== About this exercise ==
Keep to one stretch of the data below, the lines from the one with "etag att få" up to and including the one with "Ariana Grande se nakon turneje povlači", and return that stretch exactly.

== Data provided ==
== Segment start ==

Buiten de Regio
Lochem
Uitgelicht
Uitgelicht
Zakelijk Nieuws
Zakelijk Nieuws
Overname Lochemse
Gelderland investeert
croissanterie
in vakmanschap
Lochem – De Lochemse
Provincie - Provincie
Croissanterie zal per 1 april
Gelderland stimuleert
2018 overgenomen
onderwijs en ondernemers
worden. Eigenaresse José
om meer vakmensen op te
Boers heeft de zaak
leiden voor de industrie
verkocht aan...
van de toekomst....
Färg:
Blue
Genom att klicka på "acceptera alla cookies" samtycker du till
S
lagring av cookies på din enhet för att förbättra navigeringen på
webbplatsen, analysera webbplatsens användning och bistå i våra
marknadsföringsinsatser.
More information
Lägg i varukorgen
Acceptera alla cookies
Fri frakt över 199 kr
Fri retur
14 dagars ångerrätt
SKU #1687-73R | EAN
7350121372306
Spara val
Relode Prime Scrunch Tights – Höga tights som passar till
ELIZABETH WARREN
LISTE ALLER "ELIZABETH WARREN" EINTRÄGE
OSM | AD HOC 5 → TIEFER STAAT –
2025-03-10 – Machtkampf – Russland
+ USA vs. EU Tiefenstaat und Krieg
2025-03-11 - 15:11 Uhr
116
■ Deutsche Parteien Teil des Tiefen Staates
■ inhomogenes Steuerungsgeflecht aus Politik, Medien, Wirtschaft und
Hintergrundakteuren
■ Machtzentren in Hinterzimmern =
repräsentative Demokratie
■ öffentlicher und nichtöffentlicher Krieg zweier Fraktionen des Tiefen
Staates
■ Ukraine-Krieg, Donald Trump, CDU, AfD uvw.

== Segment end ==
== Segment start ==

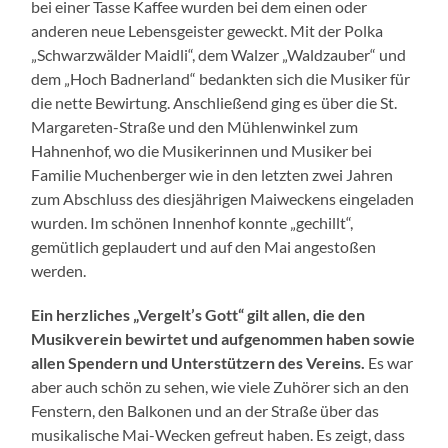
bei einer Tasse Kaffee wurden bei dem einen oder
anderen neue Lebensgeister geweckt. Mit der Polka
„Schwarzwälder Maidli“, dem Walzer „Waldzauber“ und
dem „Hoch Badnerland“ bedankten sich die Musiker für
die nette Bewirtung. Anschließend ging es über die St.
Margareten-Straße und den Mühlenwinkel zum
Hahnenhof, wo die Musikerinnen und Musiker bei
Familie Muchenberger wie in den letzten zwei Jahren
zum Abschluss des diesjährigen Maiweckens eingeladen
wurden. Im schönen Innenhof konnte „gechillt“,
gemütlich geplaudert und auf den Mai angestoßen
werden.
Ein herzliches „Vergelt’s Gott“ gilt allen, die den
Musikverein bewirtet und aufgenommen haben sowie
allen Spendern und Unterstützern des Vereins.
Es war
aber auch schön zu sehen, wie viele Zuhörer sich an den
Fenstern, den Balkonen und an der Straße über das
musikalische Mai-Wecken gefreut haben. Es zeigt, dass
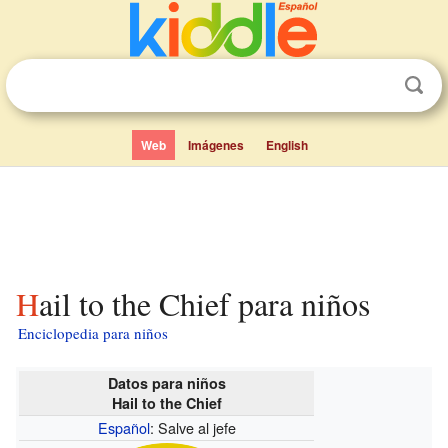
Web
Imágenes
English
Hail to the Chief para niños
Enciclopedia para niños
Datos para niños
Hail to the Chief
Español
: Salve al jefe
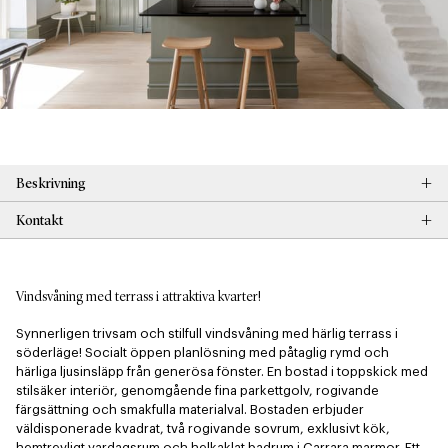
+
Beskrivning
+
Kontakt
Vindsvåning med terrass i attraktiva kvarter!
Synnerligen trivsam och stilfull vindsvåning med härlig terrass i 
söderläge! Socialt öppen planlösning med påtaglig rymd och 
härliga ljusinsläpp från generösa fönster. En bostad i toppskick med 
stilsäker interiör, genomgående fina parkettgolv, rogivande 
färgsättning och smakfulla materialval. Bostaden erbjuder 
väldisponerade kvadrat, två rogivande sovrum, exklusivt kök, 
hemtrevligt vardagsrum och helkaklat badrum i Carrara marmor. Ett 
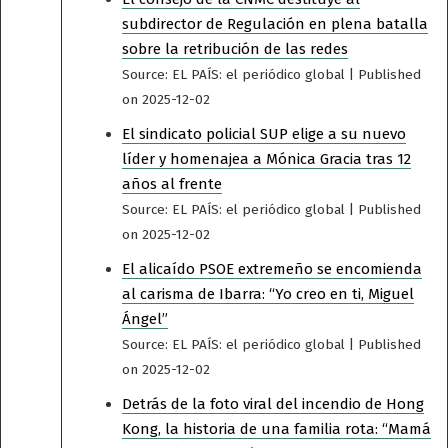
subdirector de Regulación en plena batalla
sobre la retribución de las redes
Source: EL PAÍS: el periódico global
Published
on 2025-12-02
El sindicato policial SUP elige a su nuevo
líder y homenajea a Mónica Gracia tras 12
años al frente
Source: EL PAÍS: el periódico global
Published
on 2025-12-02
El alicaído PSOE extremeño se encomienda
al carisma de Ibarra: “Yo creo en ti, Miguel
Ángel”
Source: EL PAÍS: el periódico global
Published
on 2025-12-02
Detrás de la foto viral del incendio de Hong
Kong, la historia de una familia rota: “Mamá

== Segment end ==
== Segment start ==

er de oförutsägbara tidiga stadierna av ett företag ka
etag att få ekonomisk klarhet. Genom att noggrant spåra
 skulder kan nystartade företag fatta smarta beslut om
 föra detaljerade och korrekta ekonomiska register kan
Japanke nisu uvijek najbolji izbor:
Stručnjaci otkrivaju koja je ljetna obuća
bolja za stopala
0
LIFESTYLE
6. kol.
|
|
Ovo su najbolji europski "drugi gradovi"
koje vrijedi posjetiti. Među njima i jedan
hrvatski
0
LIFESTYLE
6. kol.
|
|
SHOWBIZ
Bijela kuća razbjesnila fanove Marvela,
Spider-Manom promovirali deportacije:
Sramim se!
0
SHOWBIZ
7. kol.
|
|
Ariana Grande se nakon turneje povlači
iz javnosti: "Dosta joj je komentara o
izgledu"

== Segment end ==

== Finished exercise ==
etag att få ekonomisk klarhet. Genom att noggrant spåra
 skulder kan nystartade företag fatta smarta beslut om
 föra detaljerade och korrekta ekonomiska register kan
Japanke nisu uvijek najbolji izbor:
Stručnjaci otkrivaju koja je ljetna obuća
bolja za stopala
0
LIFESTYLE
6. kol.
|
|
Ovo su najbolji europski "drugi gradovi"
koje vrijedi posjetiti. Među njima i jedan
hrvatski
0
LIFESTYLE
6. kol.
|
|
SHOWBIZ
Bijela kuća razbjesnila fanove Marvela,
Spider-Manom promovirali deportacije:
Sramim se!
0
SHOWBIZ
7. kol.
|
|
Ariana Grande se nakon turneje povlači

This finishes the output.